(WORK INSTRUCTIONS):
1 > Update the organism classification listing, starting at the line containing "order: Podicipediformes" and ending at the line containing "common name: Brown chafer". Replace "scientific name" with "binomial name" and keep everything else the same.
2 > Go on with the piece about flexibility in investing from the point where it stops.

(EXTRACT):
In the modern world, flexibility is prized above almost everything else. The pace of change we now live through feels relentless, and the instinct is to assume that our finances should keep pace, nimble, reactive, always within reach.
Yet in a week where many of our investments rose by more than 4% in a single trading day, it is worth pausing to ask: is that kind of responsiveness actually good for us? The evidence suggests not. Flexibility, when it comes to investing, has consistently been shown to erode returns rather than enhance them.
Modern investment applications promise empowerment through instant access: trade anytime, anywhere, react to headlines in seconds, withdraw cash from your ISA and replenish it before the tax year is out with no apparent cost or sanction. It feels frictionless. It feels like control. But for long-term investors, this accessibility often proves quietly detrimental. Lower barriers, zero commission trades, fractional shares, real-time alerts all encourage impulsive decisions at the expense of sound longer-term strategy.

[Collection entries]
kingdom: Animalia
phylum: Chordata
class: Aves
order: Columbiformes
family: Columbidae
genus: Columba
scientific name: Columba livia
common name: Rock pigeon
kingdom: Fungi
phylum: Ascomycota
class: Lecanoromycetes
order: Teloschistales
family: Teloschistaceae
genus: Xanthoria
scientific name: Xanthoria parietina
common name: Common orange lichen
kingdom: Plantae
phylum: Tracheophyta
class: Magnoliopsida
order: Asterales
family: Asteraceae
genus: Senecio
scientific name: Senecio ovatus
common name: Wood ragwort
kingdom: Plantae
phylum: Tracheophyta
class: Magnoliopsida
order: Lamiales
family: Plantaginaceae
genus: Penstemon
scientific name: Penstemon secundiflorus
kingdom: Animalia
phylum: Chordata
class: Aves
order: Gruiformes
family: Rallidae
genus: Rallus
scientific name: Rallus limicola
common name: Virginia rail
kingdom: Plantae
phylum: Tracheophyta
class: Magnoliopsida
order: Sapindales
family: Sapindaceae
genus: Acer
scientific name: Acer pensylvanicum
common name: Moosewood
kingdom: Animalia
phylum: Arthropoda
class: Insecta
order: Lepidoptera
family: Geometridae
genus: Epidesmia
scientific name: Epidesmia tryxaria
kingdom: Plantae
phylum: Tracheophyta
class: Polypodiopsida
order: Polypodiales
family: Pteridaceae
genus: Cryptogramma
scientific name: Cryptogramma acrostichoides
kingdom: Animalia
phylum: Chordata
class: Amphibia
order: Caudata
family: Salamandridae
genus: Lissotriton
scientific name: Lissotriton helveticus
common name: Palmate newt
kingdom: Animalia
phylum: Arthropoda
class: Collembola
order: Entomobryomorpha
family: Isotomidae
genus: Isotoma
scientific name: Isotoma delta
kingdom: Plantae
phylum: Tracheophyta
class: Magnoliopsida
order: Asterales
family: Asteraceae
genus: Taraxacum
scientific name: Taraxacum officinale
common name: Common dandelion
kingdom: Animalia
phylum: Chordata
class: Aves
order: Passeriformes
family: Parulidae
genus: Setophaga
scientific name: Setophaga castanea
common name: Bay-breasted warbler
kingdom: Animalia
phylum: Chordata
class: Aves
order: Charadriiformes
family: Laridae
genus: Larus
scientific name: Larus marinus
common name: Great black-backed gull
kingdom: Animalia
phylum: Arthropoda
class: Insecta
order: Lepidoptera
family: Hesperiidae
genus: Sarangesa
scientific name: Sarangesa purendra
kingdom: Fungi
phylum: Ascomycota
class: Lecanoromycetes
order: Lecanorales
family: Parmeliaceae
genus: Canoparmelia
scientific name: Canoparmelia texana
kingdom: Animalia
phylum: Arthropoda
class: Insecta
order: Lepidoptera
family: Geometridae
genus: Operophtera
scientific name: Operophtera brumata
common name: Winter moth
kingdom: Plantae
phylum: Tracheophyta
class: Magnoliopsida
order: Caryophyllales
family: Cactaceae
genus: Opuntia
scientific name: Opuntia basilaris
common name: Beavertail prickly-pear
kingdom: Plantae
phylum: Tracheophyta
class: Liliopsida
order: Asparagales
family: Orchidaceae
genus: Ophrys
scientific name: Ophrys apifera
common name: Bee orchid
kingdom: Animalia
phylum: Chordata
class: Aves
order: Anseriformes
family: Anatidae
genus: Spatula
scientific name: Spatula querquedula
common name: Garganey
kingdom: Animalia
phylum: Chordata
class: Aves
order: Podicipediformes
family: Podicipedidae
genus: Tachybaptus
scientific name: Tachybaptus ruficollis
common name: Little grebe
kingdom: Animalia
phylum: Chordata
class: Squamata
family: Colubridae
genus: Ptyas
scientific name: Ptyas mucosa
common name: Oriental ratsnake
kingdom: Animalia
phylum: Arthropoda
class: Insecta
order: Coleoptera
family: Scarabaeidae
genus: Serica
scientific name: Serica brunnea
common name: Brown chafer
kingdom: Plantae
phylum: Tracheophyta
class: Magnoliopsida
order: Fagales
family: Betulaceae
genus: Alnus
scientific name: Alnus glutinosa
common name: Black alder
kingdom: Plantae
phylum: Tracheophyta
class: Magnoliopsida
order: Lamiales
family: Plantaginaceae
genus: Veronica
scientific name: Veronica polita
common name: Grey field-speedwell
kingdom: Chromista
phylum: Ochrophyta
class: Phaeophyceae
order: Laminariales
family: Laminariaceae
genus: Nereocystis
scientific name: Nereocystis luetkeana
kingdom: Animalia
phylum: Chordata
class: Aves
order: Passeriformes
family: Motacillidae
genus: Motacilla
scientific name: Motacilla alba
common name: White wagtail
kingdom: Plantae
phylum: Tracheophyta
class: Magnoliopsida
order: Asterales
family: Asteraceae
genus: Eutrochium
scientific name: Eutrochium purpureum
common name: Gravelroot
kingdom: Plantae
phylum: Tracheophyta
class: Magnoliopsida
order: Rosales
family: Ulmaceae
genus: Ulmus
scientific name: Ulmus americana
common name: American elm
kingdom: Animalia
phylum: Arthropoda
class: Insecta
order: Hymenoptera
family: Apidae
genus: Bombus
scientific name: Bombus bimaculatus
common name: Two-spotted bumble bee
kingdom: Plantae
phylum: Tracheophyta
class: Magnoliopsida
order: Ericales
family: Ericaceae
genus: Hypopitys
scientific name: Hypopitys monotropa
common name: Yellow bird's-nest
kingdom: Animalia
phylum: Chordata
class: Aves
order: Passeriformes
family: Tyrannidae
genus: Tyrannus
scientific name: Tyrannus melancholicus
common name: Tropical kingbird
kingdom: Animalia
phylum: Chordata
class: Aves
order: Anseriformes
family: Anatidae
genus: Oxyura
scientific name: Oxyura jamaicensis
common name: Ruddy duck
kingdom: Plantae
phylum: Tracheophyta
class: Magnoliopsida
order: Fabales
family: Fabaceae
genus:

(RESPONSES BY TASK):
1 >
order: Podicipediformes
family: Podicipedidae
genus: Tachybaptus
binomial name: Tachybaptus ruficollis
common name: Little grebe
kingdom: Animalia
phylum: Chordata
class: Squamata
family: Colubridae
genus: Ptyas
binomial name: Ptyas mucosa
common name: Oriental ratsnake
kingdom: Animalia
phylum: Arthropoda
class: Insecta
order: Coleoptera
family: Scarabaeidae
genus: Serica
binomial name: Serica brunnea
common name: Brown chafer

2 >
The uncomfortable truth is that human beings are inherently impulsive animals, and financial markets are very good at exploiting that. A notification about an inflation spike or an unexpected government announcement creates anxiety and triggers selling, while the fear of missing out pulls investors back in at exactly the wrong moment. This so-called democratised flexibility simply amplifies behavioural errors. Overtrading racks up hidden costs through bid-offer spreads, despite the absence of visible commissions, eroding returns by as much as 1-2% annually according to recent studies. Nothing, it turns out, is truly free.
Fidelity International’s research, published in 2022, illustrated this point with striking clarity. When analysing client accounts, they found that the best performers were not the most active traders, they were the “dead” or “forgetful” investors who had simply left their portfolios untouched. Active traders, exercising their flexibility to react to news and volatility, consistently underperformed due to mistimed buys and sells. The flexibility they enjoyed became the very thing that held them back.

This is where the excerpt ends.